Session 9: LLM introduction

🎓 Course Materials

📑 Slides

📓 Notebooks

🚀 Session 9: Large Language Models (LLMs) Basics

In this ninth session, we dive into the world of Large Language Models (LLMs) — from the foundations of ChatGPT to advanced prompt engineering and innovative training techniques like LoRA and QLoRA.

We explore the training processes (SFT, RM, PPO), how models like GitHub Copilot and Cursor boost productivity, and advanced topics like Retrieval-Augmented Generation (RAG).

🎯 Learning Objectives

Understand the key components of LLM training: Supervised Fine-Tuning (SFT), Reward Modeling (RM), and Proximal Policy Optimization (PPO).
Learn about prompt engineering, few-shot learning, and structured output generation.
Analyze the advantages and challenges of RAG and why hypothetical document embeddings (HyDE) can overcome limitations.
Grasp how fine-tuning (LoRA, QLoRA) enables adapting large models on a single GPU.
Connect LLM-powered tools like Cursor, LlamaIndex, and Vera to real-world applications.

📚 Topics Covered

🔧 Training LLMs

Supervised Fine-Tuning (SFT): Aligning models to conversational data.
Reward Modeling (RM): Learning from human feedback.
Proximal Policy Optimization (PPO): Aligning outputs with preferences.
Direct Preference Optimization (DPO), SimPO: Evolving preference-optimization methods.
Limitations without RLHF: Overfitting and bias risks.

💡 Applications of LLMs

Cursor: AI-powered code editor for efficient development.
LlamaIndex: RAG for internal data search.
Vera: Fact-checking for public trust.

⚙️ Maximizing LLM Potential

Prompt Engineering: Techniques (few-shot, chain of thoughts, schema-constrained outputs).
Sampling Parameters: Temperature, top-p sampling trade-offs.
Retrieval-Augmented Generation (RAG): Naive vs. advanced retrieval strategies.
Hypothetical Document Embeddings (HyDE): Solving RAG’s limitations.

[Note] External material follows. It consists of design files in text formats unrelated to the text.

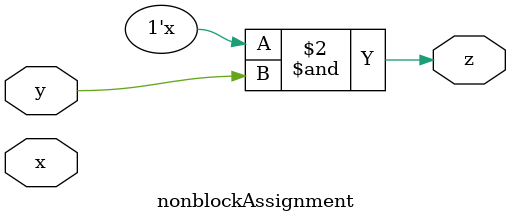
<source format=v>

module nonblockAssignment(
	input wire x, y, 
	output reg z
	);

always @(x,y)  
begin
	z <= x; // z_new = x
	z <= z & y; // z_new = z_entry + y (not z = z_new + y)
end
endmodule
</source>
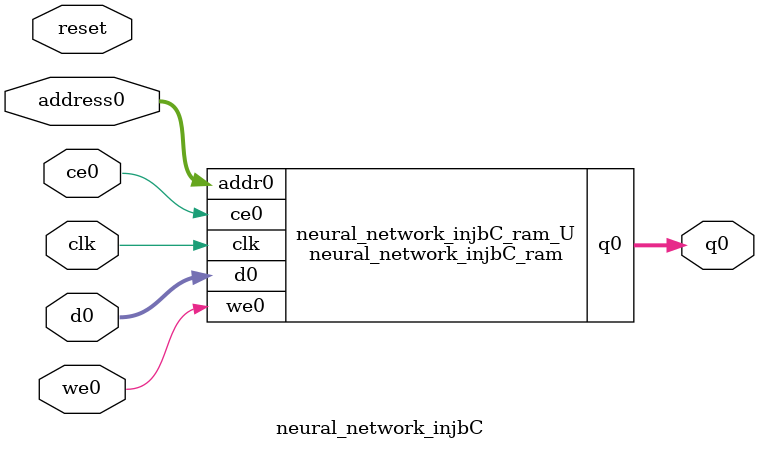
<source format=v>

`timescale 1 ns / 1 ps
module neural_network_injbC_ram (addr0, ce0, d0, we0, q0,  clk);

parameter DWIDTH = 16;
parameter AWIDTH = 10;
parameter MEM_SIZE = 784;

input[AWIDTH-1:0] addr0;
input ce0;
input[DWIDTH-1:0] d0;
input we0;
output reg[DWIDTH-1:0] q0;
input clk;

(* ram_style = "block" *)reg [DWIDTH-1:0] ram[0:MEM_SIZE-1];




always @(posedge clk)  
begin 
    if (ce0) 
    begin
        if (we0) 
        begin 
            ram[addr0] <= d0; 
            q0 <= d0;
        end 
        else 
            q0 <= ram[addr0];
    end
end


endmodule


`timescale 1 ns / 1 ps
module neural_network_injbC(
    reset,
    clk,
    address0,
    ce0,
    we0,
    d0,
    q0);

parameter DataWidth = 32'd16;
parameter AddressRange = 32'd784;
parameter AddressWidth = 32'd10;
input reset;
input clk;
input[AddressWidth - 1:0] address0;
input ce0;
input we0;
input[DataWidth - 1:0] d0;
output[DataWidth - 1:0] q0;



neural_network_injbC_ram neural_network_injbC_ram_U(
    .clk( clk ),
    .addr0( address0 ),
    .ce0( ce0 ),
    .d0( d0 ),
    .we0( we0 ),
    .q0( q0 ));

endmodule


</source>
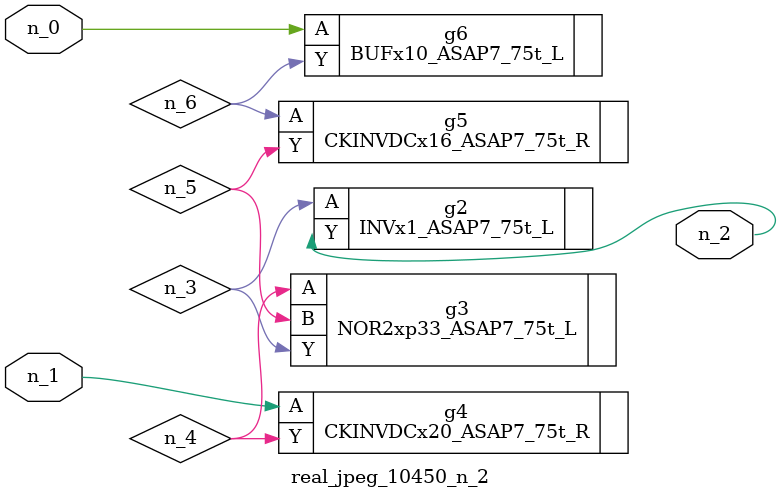
<source format=v>
module real_jpeg_10450_n_2 (n_1, n_0, n_2);

input n_1;
input n_0;

output n_2;

wire n_5;
wire n_4;
wire n_6;
wire n_3;

BUFx10_ASAP7_75t_L g6 ( 
.A(n_0),
.Y(n_6)
);

CKINVDCx20_ASAP7_75t_R g4 ( 
.A(n_1),
.Y(n_4)
);

INVx1_ASAP7_75t_L g2 ( 
.A(n_3),
.Y(n_2)
);

NOR2xp33_ASAP7_75t_L g3 ( 
.A(n_4),
.B(n_5),
.Y(n_3)
);

CKINVDCx16_ASAP7_75t_R g5 ( 
.A(n_6),
.Y(n_5)
);


endmodule
</source>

🎯 Model Adaptation on Limited Hardware

Training Complexity: Challenges of training a 7B parameter model.
LoRA: Low-Rank Adaptation for single-GPU fine-tuning.
QLoRA: Quantized LoRA for reduced memory footprint.

🌟 UX & Human Feedback

Copilot Example: Integrating UX for continuous learning.
User feedback: Passive vs. active feedback collection.

🧠 Key Takeaways

Component/Technique	Purpose	Benefit
SFT	Initial conversational fine-tuning	Groundwork for aligned responses
RM	Score LLM responses via humans	Learn to rank and prefer high-quality text
PPO/DPO/SimPO	Optimize with preferences	Aligns LLM outputs with human needs
LoRA	Efficient fine-tuning	Train large models on a single GPU
Prompt Engineering	Guide LLM outputs	More accurate, context-aware interactions
RAG/HyDE	External knowledge retrieval	Boosts factuality and relevance

📖 Recommended Reading

Argilla Blog Posts – argilla.io/blog Insightful articles on DPO, ORPO, SimPO, and other advanced LLM training methods.
Gao et al. (2022) – “Precise Zero-Shot Dense Retrieval without Relevance Labels” Paper introducing Hypothetical Document Embeddings (HyDE).
Hu et al. (2021) - "LoRA: Low-Rank Adaptation of Large Language Models" Paper introducing LoRA.
Blog post - blog.eleuther.ai/transformer-math/ Blog post explaining the math behind LLM computation.
Blog post - kipp.ly/transformer-inference-arithmetic/ Blog post explaining the arithmetic behind LLM inference.

💻 Practical Components

Code Examples: Fine-tuning with LoRA on single GPUs.
Prompt Engineering Snippets: Showcasing few-shot learning and chain-of-thought examples.
OpenAI API Usage: Python code for prompt optimization and few-shot prompting.